[Aim of the task] Find the word "Varyvod" in the records and copy every line where it occurs.
::::
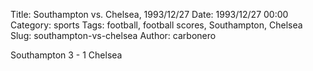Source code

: Title: Southampton vs. Chelsea, 1993/12/27
Date: 1993/12/27 00:00
Category: sports
Tags: football, football scores, Southampton, Chelsea
Slug: southampton-vs-chelsea
Author: carbonero


Southampton 3 - 1 Chelsea
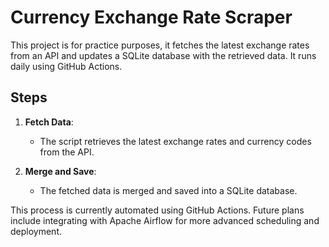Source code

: # Currency Exchange Rate Scraper

This project is for practice purposes, it fetches the latest exchange rates from an API and updates a SQLite database with the retrieved data. It runs daily using GitHub Actions.

## Steps

1. **Fetch Data**:
   - The script retrieves the latest exchange rates and currency codes from the API.

2. **Merge and Save**:
   - The fetched data is merged and saved into a SQLite database.

This process is currently automated using GitHub Actions. Future plans include integrating with Apache Airflow for more advanced scheduling and deployment.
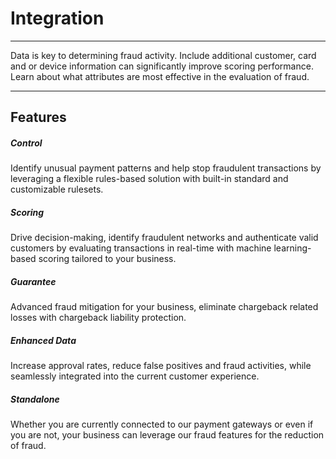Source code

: # Integration

---

Data is key to determining fraud activity. Include additional customer, card and or device information can significantly improve scoring performance. Learn about what attributes are most effective in the evaluation of fraud.

---

## Features

##### Control
Identify unusual payment patterns and help stop fraudulent transactions by leveraging a flexible rules-based solution with built-in standard and customizable rulesets.

##### Scoring
Drive decision-making, identify fraudulent networks and authenticate valid customers by evaluating transactions in real-time with machine learning-based scoring tailored to your business.

##### Guarantee
Advanced fraud mitigation for your business, eliminate chargeback related losses with chargeback liability protection. 

##### Enhanced Data
Increase approval rates, reduce false positives and fraud activities, while seamlessly integrated into the current customer experience. 

##### Standalone
Whether you are currently connected to our payment gateways or even if you are not, your business can leverage our fraud features for the reduction of fraud. 

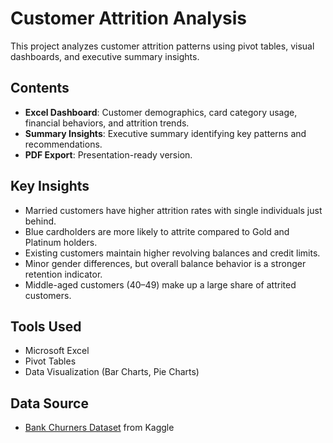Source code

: # Customer Attrition Analysis

This project analyzes customer attrition patterns using pivot tables, visual dashboards, and executive summary insights.

## Contents
- **Excel Dashboard**: Customer demographics, card category usage, financial behaviors, and attrition trends.
- **Summary Insights**: Executive summary identifying key patterns and recommendations.
- **PDF Export**: Presentation-ready version.

## Key Insights
- Married customers have higher attrition rates with single individuals just behind.
- Blue cardholders are more likely to attrite compared to Gold and Platinum holders.
- Existing customers maintain higher revolving balances and credit limits.
- Minor gender differences, but overall balance behavior is a stronger retention indicator.
- Middle-aged customers (40–49) make up a large share of attrited customers.

## Tools Used
- Microsoft Excel
- Pivot Tables
- Data Visualization (Bar Charts, Pie Charts)

## Data Source
- [Bank Churners Dataset](https://www.kaggle.com/datasets/sakshigoyal7/credit-card-customers) from Kaggle
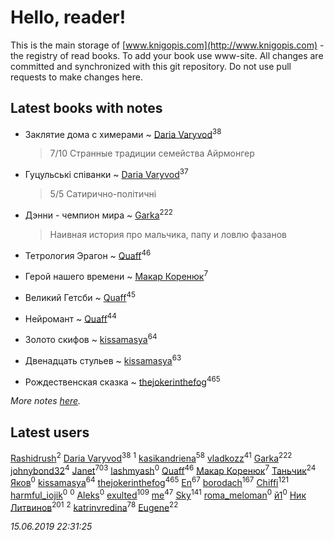 # Hello, reader!
This is the main storage of [www.knigopis.com](http://www.knigopis.com) - the registry of read books.
To add your book use www-site. All changes are committed and synchronized with this git repository.
Do not use pull requests to make changes here.


## Latest books with notes
* Заклятие дома с химерами ~ [Daria Varyvod](users/829/829893410524253-facebook)<sup>38</sup>
    > 7/10 Странные традиции семейства Айрмонгер

* Гуцульські співанки ~ [Daria Varyvod](users/829/829893410524253-facebook)<sup>37</sup>
    > 5/5 Сатирично-політичні

* Дэнни -  чемпион мира ~ [Garka](users/115/115753719718250012620-google)<sup>222</sup>
    > Наивная история про мальчика, папу и ловлю фазанов

* Тетрология Эрагон ~ [Quaff](users/122/12267158-vkontakte)<sup>46</sup>

* Герой нашего времени ~ [Макар Коренюк](users/126/126368737-vkontakte)<sup>7</sup>

* Великий Гетсби ~ [Quaff](users/122/12267158-vkontakte)<sup>45</sup>

* Нейромант ~ [Quaff](users/122/12267158-vkontakte)<sup>44</sup>

* Золото скифов ~ [kissamasya](users/684/68439978-vkontakte)<sup>64</sup>

* Двенадцать стульев ~ [kissamasya](users/684/68439978-vkontakte)<sup>63</sup>

* Рождественская сказка ~ [thejokerinthefog](users/317/317244423-vkontakte)<sup>465</sup>


_More notes [here](latest_books_with_notes.md)._


## Latest users
[Rashidrush](users/114/114946019255563824371-google)<sup>2</sup> 
[Daria Varyvod](users/829/829893410524253-facebook)<sup>38</sup> 
[](users/116/116658081998844854155-googleplus)<sup>1</sup> 
[kasikandriena](users/152/152488954-vkontakte)<sup>58</sup> 
[vladkozz](users/572/57239276-vkontakte)<sup>41</sup> 
[Garka](users/115/115753719718250012620-google)<sup>222</sup> 
[johnybond32](users/304/304041461-yandex)<sup>4</sup> 
[Janet](users/108/108113656204404967440-google)<sup>703</sup> 
[lashmyash](users/836/83670525-vkontakte)<sup>0</sup> 
[Quaff](users/122/12267158-vkontakte)<sup>46</sup> 
[Макар Коренюк](users/126/126368737-vkontakte)<sup>7</sup> 
[Таньчик](users/209/2096581563762610-facebook)<sup>24</sup> 
[Яков](users/117/117277044284589498872-google)<sup>0</sup> 
[kissamasya](users/684/68439978-vkontakte)<sup>64</sup> 
[thejokerinthefog](users/317/317244423-vkontakte)<sup>465</sup> 
[En](users/333/333646551-vkontakte)<sup>67</sup> 
[borodach](users/157/15706320-vkontakte)<sup>167</sup> 
[Chiffi](users/105/105831994080785626680-google)<sup>121</sup> 
[harmful_iojik](users/742/74201901-vkontakte)<sup>0</sup> 
[](users/117/117525336121885011584-google)<sup>0</sup> 
[Aleks](users/106/106983266780546745776-google)<sup>0</sup> 
[exulted](users/100/100599204551896265722-google)<sup>109</sup> 
[me](users/381/381417697-yandex)<sup>47</sup> 
[Sky](users/118/118049897850017649660-google)<sup>141</sup> 
[roma_meloman](users/207/207896276-vkontakte)<sup>0</sup> 
[й1](users/202/202234967408363-facebook)<sup>0</sup> 
[Ник Литвинов](users/241/241974816-vkontakte)<sup>201</sup> 
[](users/110/110931306939441771638-google)<sup>2</sup> 
[katrinvredina](users/233/2336755-vkontakte)<sup>78</sup> 
[Eugene](users/695/695244810674916-facebook)<sup>22</sup> 


_15.06.2019 22:31:25_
::::
[Answer to the exercise]
* Заклятие дома с химерами ~ [Daria Varyvod](users/829/829893410524253-facebook)<sup>38</sup>
* Гуцульські співанки ~ [Daria Varyvod](users/829/829893410524253-facebook)<sup>37</sup>
[Daria Varyvod](users/829/829893410524253-facebook)<sup>38</sup> 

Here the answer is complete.